Another important tip is that you don’t want to let them get full value from their mana. If your opponent passes the turn on turn 3 and is very likely to have a Dissolve, you probably don’t want to just run out your Xenagos into it. That’s the play they want you to make. They want to be able to counter your best card in Xenagos and then untap into a relatively protected Jace. Instead, it might be a better line to play something weaker like a Scavenging Ooze to bait their counterspell and attack them with a Mutavault. If you have nothing else to cast, sometimes it’s better to just cast nothing. If they untap and play Jace, then you can resolve your threat.
Likewise, the reverse is true. If your opponent Shocks themselves with a Hallowed Fountain and passes the turn with six mana open, it’s extremely likely that they plan on casting a Sphinx’s Revelation at the end of your turn. That means that this is the turn you want to try to resolve your biggest and best threat. If they counter it, you prevented them from playing the card they wanted to play. If they just cast the Sphinx’s Revelation anyway, then at least you have successfully put your best card into play.
Other Tips For Fighting Counters
The best way to ensure a win against a control deck is to successfully sneak your best cards past their wall of countermagic. It takes work to figure out how to arrive at a situation where you can get Obzedat, Ghost Council past that Dissolve you’re fairly certain they have in their hand, but that’s a lot of the fun in the matchup.
There are a few ways to accomplish that. One is to wait until you draw protection. Wait and hope to draw a Thoughtseize or Sin Collector to protect Obzedat. This is only really a viable option if you have a lot of those effects in your deck and are certain that you’ll draw one eventually.
Another is to bait the counterspell. Generally speaking, if you think your opponent has a counterspell, the best option is to play your second-best threat. If you play your worst threat, chances are they will simply let it resolve and ignore it or handle it in other ways. Then you will be put in the same position the next turn where you’re hoping to resolve your best card against their counterspell.

◆ **USING THE INFORMATION**:
1) In the text on fighting counterspells, when is waiting to draw protection a viable option?
2) Decide whether each statement agrees with the text on fighting counterspells. Answer yes or no for each one, and quote the words from the text that decide it.
(a) If you think your opponent holds a counterspell, the text recommends playing your worst threat.
(b) An opponent who Shocks themselves with a Hallowed Fountain and passes with six mana open probably plans to cast a Sphinx's Revelation.
(c) The text suggests playing a Scavenging Ooze to bait a counterspell.

(Stored items)
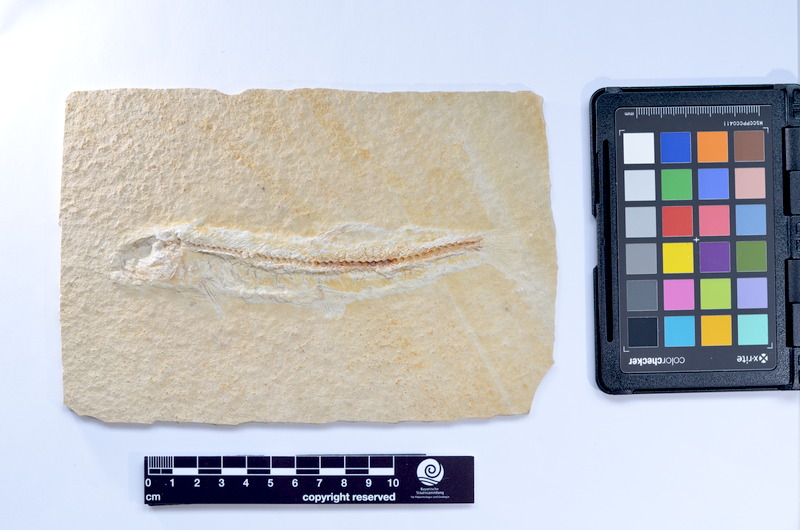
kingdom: Animalia
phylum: Chordata
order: Elopiformes
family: Anaethalionidae
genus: Anaethalion
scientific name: Anaethalion knorri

◆ **SOLUTIONS**:
1) It is only really viable if you have a lot of those effects in your deck and are certain that you'll draw one eventually.

2)
(a) No: "the best option is to play your second-best threat."
(b) Yes: "it’s extremely likely that they plan on casting a Sphinx’s Revelation at the end of your turn."
(c) Yes: "play something weaker like a Scavenging Ooze to bait their counterspell"